▶ **Text shown**
________________________
At weeks 2, 3, and 4 of tumor development in the mouse models (Figure 19A), a cocktail of conjugated NPs was injected intravenously into the circulation. Transient PA signals simultaneously at both 639 nm and 900 nm indicated targeting of both cancer markers (Figure 17D). Additionally, we observed rare (a low percentage of the total number of signals) transient PA signals at only 900 nm or 639 nm (Figure 17E,F), which may be associated with targeting the small number of CTCs that expressed one of the selected markers. Blood produced weak background signals with comparable amplitudes at both wavelengths (Figure 17D). We did not detect any PA signals with consistent amplitudes that were above the background signal of blood, indicating a negligible background from unbound NPs. PA monitoring of targeted CTCs at 20 min after injection (to allow clearance of most unbound NPs) showed that the CTC rate in ear mouse as compared with abdominal vessels (CTCs/min) increased from (0.9 + 0.3)/(6 + 2.1) at week 2 to (7.2 + 0.3)/(26 + 2.1) at week 3 and to (15.1 + 2.7)/(47 + 6.4) at week 4 (Figure 19B). These data approximately correlated to the stage of primary tumor progression. Attaching a magnet with a 0.39-Tesla field strength at week 1 led to immediate increases in both PA signal amplitude and rate and changed the character of the PA signal from infrequent flashes to a continuous increase of permanent PA signals up to 88-fold within 1.5 h, indicating successful magnetic capture of CTCs (Figure 18B) [81]. In the clinical application of this method, patients may carry a magnet attached to selected peripheral vessels (e.g., in the wrist area) to trap CTCs, with quick PA detection of the trapped CTCs, and, if necessary, localized PT treatment or removal of CTCs by using a syringe-based system for further molecular analysis.
________________________
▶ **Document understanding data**

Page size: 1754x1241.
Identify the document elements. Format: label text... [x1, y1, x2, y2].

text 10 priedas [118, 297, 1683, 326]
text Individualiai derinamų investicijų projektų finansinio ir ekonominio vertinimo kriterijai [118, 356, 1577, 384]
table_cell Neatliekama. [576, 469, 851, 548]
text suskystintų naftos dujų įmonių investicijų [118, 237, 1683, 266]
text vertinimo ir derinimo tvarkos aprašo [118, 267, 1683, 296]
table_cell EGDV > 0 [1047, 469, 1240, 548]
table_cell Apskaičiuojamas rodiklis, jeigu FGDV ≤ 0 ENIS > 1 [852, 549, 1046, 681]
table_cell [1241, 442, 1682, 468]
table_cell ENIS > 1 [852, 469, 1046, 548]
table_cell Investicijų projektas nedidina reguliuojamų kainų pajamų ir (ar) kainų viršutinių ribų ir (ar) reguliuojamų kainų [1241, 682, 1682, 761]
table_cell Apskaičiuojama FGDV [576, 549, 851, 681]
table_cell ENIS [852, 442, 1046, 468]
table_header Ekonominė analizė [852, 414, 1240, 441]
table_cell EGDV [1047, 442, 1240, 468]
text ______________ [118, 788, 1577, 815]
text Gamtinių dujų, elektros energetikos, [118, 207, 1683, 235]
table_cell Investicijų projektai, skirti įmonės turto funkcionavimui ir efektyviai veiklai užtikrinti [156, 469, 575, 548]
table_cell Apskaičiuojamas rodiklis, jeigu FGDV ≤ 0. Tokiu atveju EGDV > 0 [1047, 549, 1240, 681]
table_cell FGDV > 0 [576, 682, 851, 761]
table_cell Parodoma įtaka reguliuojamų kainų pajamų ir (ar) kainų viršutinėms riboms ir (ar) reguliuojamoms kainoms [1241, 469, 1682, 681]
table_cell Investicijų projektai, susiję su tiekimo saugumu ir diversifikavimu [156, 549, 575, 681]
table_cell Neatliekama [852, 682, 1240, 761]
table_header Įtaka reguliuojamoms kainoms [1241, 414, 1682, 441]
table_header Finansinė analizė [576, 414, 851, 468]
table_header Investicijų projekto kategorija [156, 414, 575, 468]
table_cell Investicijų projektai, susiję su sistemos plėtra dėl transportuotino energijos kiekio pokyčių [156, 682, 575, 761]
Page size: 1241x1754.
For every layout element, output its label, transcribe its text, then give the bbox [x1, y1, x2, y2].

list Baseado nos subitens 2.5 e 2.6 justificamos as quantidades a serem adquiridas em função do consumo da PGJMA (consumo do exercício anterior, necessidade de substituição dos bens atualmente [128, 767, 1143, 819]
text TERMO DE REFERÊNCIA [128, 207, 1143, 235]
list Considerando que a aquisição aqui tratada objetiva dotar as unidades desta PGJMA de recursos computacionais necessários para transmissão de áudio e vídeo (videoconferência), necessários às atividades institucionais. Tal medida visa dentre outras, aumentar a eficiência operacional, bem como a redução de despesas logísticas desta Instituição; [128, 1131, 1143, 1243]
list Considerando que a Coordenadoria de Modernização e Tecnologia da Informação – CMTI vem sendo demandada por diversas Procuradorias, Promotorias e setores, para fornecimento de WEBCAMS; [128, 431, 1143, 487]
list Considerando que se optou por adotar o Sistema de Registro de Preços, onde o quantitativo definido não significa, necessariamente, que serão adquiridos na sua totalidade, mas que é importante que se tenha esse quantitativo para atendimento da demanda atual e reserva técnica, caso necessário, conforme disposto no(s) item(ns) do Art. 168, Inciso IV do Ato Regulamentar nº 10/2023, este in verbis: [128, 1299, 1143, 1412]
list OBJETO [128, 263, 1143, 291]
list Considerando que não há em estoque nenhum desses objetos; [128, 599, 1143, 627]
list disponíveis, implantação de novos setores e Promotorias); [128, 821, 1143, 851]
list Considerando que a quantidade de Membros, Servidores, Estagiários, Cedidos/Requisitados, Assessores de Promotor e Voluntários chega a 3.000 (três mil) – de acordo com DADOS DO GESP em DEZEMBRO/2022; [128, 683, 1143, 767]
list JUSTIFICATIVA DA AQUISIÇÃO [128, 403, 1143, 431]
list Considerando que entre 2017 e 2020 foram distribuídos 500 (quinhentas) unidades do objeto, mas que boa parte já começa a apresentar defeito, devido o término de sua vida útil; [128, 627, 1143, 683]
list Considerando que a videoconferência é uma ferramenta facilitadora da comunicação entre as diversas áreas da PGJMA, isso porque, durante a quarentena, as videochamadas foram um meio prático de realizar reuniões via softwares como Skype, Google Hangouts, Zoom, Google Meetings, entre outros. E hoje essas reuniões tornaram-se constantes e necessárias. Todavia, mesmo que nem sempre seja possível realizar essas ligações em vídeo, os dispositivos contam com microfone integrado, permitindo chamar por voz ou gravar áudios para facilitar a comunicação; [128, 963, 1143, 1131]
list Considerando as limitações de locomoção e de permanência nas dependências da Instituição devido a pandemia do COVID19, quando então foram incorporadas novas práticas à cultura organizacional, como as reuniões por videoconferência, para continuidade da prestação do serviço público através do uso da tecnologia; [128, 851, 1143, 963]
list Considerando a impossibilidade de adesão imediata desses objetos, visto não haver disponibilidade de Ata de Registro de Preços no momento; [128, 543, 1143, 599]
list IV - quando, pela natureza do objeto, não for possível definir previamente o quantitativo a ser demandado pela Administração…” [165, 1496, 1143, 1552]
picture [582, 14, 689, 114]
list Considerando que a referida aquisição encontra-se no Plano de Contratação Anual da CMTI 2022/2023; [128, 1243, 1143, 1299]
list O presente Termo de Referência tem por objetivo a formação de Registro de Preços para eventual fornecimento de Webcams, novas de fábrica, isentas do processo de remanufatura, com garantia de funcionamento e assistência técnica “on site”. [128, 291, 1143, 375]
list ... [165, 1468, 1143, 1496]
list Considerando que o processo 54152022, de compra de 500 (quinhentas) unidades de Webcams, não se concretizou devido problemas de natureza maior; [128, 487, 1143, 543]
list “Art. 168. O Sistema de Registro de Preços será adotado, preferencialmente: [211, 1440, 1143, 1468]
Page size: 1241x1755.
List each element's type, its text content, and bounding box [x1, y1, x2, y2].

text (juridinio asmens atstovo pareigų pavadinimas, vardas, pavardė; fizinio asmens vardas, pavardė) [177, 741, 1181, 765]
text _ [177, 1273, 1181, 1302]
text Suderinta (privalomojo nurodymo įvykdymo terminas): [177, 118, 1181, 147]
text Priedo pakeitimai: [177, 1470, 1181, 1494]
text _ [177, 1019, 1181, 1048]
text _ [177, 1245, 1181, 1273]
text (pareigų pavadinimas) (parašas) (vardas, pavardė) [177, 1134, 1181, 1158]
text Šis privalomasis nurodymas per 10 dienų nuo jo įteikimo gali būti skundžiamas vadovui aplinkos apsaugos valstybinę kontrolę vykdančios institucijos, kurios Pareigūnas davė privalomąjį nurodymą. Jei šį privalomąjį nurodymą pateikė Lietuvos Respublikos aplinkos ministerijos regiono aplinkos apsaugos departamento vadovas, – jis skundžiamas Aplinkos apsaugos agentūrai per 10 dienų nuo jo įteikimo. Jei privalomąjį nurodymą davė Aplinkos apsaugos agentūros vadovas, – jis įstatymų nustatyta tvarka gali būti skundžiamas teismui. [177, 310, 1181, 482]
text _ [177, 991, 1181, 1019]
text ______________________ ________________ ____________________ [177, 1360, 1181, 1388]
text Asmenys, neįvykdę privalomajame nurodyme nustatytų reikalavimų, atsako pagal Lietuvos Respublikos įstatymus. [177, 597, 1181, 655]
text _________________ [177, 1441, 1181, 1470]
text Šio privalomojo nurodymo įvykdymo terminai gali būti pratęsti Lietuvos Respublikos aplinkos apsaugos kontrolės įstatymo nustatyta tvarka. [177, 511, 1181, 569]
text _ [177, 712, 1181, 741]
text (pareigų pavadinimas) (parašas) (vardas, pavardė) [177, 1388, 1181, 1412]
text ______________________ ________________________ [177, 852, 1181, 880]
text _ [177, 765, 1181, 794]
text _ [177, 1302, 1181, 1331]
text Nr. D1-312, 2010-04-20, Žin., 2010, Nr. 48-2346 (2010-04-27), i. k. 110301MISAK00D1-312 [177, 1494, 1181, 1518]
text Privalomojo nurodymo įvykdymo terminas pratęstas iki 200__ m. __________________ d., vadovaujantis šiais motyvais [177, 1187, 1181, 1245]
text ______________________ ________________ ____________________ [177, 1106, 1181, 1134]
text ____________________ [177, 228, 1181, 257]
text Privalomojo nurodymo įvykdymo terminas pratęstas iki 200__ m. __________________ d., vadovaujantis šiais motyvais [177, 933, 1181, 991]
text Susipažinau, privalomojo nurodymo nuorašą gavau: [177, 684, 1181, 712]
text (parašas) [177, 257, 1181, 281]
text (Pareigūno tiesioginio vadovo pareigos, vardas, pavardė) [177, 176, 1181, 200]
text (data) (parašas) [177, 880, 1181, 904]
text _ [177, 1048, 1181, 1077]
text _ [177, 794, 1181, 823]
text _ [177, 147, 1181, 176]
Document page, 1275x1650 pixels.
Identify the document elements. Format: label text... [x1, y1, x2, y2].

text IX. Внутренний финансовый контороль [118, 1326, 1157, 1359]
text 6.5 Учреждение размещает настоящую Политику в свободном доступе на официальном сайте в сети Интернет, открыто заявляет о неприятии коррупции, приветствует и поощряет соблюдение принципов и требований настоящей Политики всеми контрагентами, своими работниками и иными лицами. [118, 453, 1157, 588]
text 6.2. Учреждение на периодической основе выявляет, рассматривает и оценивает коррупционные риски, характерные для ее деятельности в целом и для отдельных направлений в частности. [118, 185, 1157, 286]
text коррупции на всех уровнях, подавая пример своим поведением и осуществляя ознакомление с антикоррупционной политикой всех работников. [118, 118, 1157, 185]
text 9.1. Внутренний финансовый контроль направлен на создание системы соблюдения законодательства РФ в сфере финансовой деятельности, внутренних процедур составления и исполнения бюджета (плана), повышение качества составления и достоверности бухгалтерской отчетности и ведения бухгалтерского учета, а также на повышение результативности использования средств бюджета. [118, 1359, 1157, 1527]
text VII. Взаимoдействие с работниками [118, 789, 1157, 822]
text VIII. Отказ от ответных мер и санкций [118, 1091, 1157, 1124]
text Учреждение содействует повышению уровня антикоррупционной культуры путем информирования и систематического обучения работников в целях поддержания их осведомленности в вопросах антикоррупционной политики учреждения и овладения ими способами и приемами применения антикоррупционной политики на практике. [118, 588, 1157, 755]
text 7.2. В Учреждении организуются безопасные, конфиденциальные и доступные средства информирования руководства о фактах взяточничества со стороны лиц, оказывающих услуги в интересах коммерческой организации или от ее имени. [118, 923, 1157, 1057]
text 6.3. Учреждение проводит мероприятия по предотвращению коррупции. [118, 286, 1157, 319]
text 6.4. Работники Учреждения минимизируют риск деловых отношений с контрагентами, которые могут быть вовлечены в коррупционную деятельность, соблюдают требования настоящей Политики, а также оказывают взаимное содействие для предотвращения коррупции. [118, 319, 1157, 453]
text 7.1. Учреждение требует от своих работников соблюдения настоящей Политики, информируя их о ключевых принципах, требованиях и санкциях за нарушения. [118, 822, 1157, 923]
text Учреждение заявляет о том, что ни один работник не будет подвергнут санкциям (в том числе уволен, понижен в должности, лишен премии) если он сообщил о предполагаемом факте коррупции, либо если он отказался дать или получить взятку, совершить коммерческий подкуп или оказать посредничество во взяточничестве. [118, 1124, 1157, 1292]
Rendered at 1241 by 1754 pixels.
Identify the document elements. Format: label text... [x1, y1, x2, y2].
________________________
▶ **Task instructions**
[1] Answer these questions from the passage on photoacoustic detection of circulating tumor cells:
(a) At which two wavelengths were the PA signals recorded?
(b) How long after injection was PA monitoring of targeted CTCs done?
(c) What field strength did the attached magnet have?
[2] Pick up the passage on photoacoustic detection of circulating tumor cells after its last sentence and continue it.

▶ **Responses for each task**
[1]
(a) 639 nm and 900 nm.
(b) 20 min after injection.
(c) 0.39 Tesla.

[2]
The PT and PA contrast of MNPs in the NIR range is significantly (≥10-fold) lower than that of gold-based NPs, such as GNTs and GNRs. Nevertheless high senility PAFC provides detection with intrinsic absorption [81]. Taking into account linear PA signal enhancement using gold NPs with a dense layer of polymer [76] and silica [111], we demonstrated that at a low laser energy level silica-MNPs (siMNPs) [94] provided 8- to 2.5-fold greater linear PA-PT signal amplification than MNPs alone. At a higher laser energy level, we observed a giant (20- to 35-fold) non-linear PA-PT signal amplification. This can be explained by the favorable thermal acoustic- and nanobubble-related properties of siMNPs for the generation of non-linear PT and PA effects [94].

Figure 19. PA detection of bulk and stem-like breast CTCs in tumor-bearing mice. (A) The size of the primary breast cancer xenografts at different stages of tumor development; (B) Average rate of bulk CTCs in mouse ear vein over a period of several weeks. (C) Average rate of CTCs associated with bulk folate⁺/uPAR⁺ CTCs and folate^–CD44⁺ stem-like CTCs in200 µm-diamater abdominal skin blood vessels in a mouse model of breast cancer (at week 4).

4.2.2. Flow Cytometry Platform for Detection of Circulating Cancer Stem Cells in Blood

It is believed that a small population of cancer cells (3%–5%), called tumor-initiating or cancer stem cells, may be a cornerstone of metastatic initiation and progression due to their extensive self-renewal capacity, tumorigenicity, and multipotentiality associated with drug and radiation resistance [1,2,3,4,5,6,7,8,9]. Thus, these cells could be a novel and crucial target for diagnosis and therapy. However, little is known about subpopulations of these cells that can enter the peripheral circulation and migrate to distant sites, forming metastases. Because an extremely low concentration of stem CTCs is expected in the circulation, we proposed using high-sensitivity PAFC to detect stem CTCs [85]. Specifically, in vivo targeting of breast CTCs with a stem-like phenotype, which are naturally shed from the parent tumor in mouse models, were performed with functionalized GNTs and MNPs. Data in vivo were verified in vitro with scanning PA and PT cytometry. We demonstrated proof-of-concept in vitro that PA diagnosis can be integrated with targeted PT eradication of individual stem CTCs.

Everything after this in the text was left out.